I didn’t think that I’d have a problem with the premise, but I kind of do. I don’t necessarily mind that a celebrity is hiding his identity when he talks with a fan for the first time. I get that. But Eric lets it go on for so long and he doesn’t seem to understand that it’s not okay to lie about who he is when he and Tessa become close enough to consider meeting in person. Eric also had such an attitude about his fans that I found it surprising that he would even entertain the idea of befriending one of them, especially a superfan like Tessa.

The side characters in the book are absolutely ridiculous. Tessa’s mother is a blatantly horrible person. (Like most YA parents, I guess.) Her therapist is awful.
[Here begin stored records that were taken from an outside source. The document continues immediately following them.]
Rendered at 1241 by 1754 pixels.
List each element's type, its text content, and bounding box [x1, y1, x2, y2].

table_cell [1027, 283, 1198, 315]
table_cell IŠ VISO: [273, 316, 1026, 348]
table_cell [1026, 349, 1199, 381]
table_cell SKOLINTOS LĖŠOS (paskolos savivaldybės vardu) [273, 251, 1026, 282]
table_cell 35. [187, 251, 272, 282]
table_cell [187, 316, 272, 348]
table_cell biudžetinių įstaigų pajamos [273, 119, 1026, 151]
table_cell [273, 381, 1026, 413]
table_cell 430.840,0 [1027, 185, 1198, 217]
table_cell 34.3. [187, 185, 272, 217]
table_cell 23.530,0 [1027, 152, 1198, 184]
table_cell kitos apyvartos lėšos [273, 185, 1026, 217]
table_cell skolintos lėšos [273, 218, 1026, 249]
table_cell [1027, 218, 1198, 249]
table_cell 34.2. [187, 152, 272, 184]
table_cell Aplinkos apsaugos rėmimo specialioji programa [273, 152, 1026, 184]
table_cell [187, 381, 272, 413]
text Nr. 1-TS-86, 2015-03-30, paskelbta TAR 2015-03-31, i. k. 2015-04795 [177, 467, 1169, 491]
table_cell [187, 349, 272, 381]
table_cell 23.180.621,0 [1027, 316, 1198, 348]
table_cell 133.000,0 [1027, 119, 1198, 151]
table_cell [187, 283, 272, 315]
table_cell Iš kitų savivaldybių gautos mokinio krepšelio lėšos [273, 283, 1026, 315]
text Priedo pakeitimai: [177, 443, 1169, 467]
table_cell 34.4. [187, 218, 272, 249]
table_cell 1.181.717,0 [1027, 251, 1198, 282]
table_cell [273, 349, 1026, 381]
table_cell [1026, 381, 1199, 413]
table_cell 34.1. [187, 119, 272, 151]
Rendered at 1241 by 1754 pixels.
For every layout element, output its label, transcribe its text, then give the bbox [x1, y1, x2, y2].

The person from her past that she’s so scared of? Something was definitely missing because that whole story didn’t make a bit of sense.

The “cliffhanger” at the end is actually painfully obvious if you’ve paid attention at all to what’s happened throughout the book. I even went ahead and read some spoiler-filled reviews of the sequel to confirm that this story ends exactly as I expected it to.

I can’t think of anyone I’d recommend this book to. I’m glad it’s off my shelf, but it’s already in my donate pile.

#killingthetbr: ten months on shelf


Have you read Follow Me Back? What about the sequel?